Ms. Yellen made her remarks after the Fed, as expected, announced it would continue to pare back its extraordinary easing program started during the recession, cutting its purchases of Treasury and mortgage bonds by another $10 billion a month. Under the current schedule, the Fed is set to end the bond purchase program altogether in October.

The Fed’s upbeat assessment of the economy gave a lift to financial markets, with the Dow Jones industrial average ending the day up 98 points at 16,907.

“The path of tapering looks set, and even the contraction in the U.S. economy in the first quarter of the year was insufficient to change the Fed’s thinking,” said Joseph Lake, analyst at the Economist Intelligence Unit.

But while the Fed is more optimistic in the short term, it has revised down its forecasts for longer-term growth to reflect its belief that the average rate of economic growth in the U.S. has downshifted into the 2 percent range in recent years as a result of what Ms. Yellen called “damage” done during the recession.

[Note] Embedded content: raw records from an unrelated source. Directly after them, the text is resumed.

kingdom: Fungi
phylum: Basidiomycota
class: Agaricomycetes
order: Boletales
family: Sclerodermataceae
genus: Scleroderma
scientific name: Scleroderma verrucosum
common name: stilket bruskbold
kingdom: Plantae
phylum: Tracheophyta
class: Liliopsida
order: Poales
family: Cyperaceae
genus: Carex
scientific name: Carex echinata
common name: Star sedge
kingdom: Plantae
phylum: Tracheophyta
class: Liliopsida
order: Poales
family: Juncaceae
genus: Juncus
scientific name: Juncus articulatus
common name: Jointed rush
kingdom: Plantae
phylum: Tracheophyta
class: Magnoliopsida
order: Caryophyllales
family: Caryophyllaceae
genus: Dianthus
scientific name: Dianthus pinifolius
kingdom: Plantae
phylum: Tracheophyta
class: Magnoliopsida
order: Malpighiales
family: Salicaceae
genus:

The major reasons for that downshift in growth are lingering long-term unemployment and the weak growth of business investment in computers and other productivity-enhancing equipment during the recovery, in a departure from previous expansions, she said.

Without such investments, which enable workers to produce more efficiently, the economy will not be able to grow at the healthier 3 percent rates seen in previous expansions, she said. Although, she expressed hope that investment would start to pick up along with the rest of the economy later this year.